Les deux trames (celle du XXIe siècle et celle du XIXe) s'intercalent assez élégamment... et finissent par se croiser, au cours d'une séquence au départ totalement improbable... mais qui tient la route. Je ne dirai pas dans quelles circonstances, mais les héritiers finissent par se retrouver immergés dans le Paris des années 1870. C'est franchement cocasse.

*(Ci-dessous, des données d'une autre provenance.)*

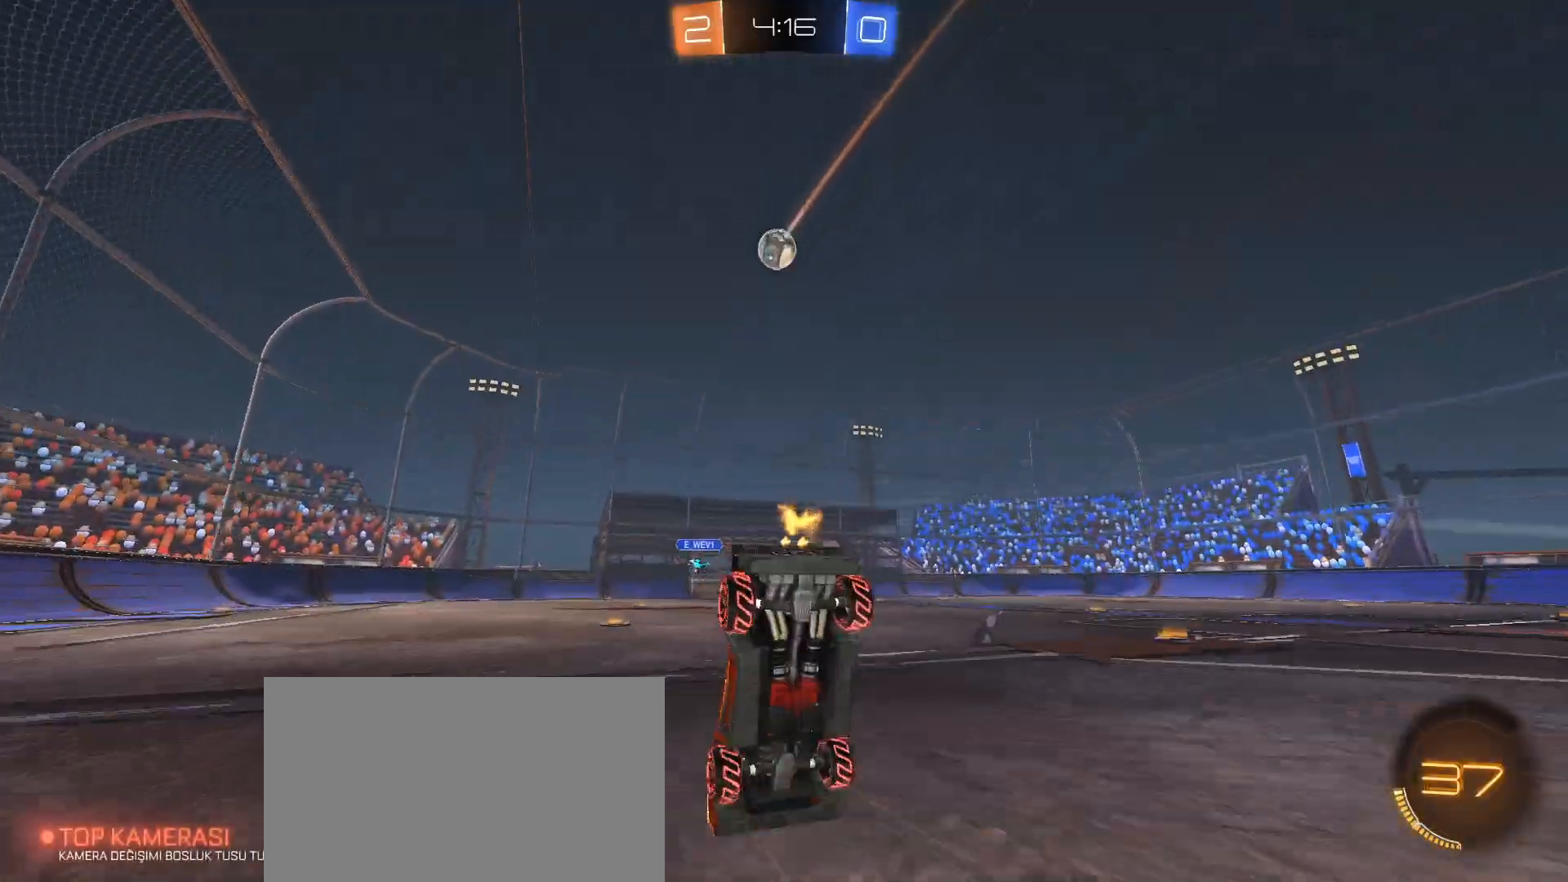
{"keys": [], "mouse": [], "events": [[216, "w", "up"]]}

Je trouve d'ailleurs que, globalement, l'humour sauve le film (qui, sinon, serait très plan-plan, trop gentillet). Klapisch a régulièrement inséré de petites touches qui pointent les ridicules de ses personnages (sans les dénigrer) ou de certaines situations. Cela donne de la saveur à cette histoire rocambolesque, qui, à défaut d'emballer, se suit sans déplaisir.
PS
A celles et ceux que l'ennui gagnerait, durant la projection, je recommande un petit jeu, celui de l'identification de tous les invités prestigieux qui font une apparition dans le film.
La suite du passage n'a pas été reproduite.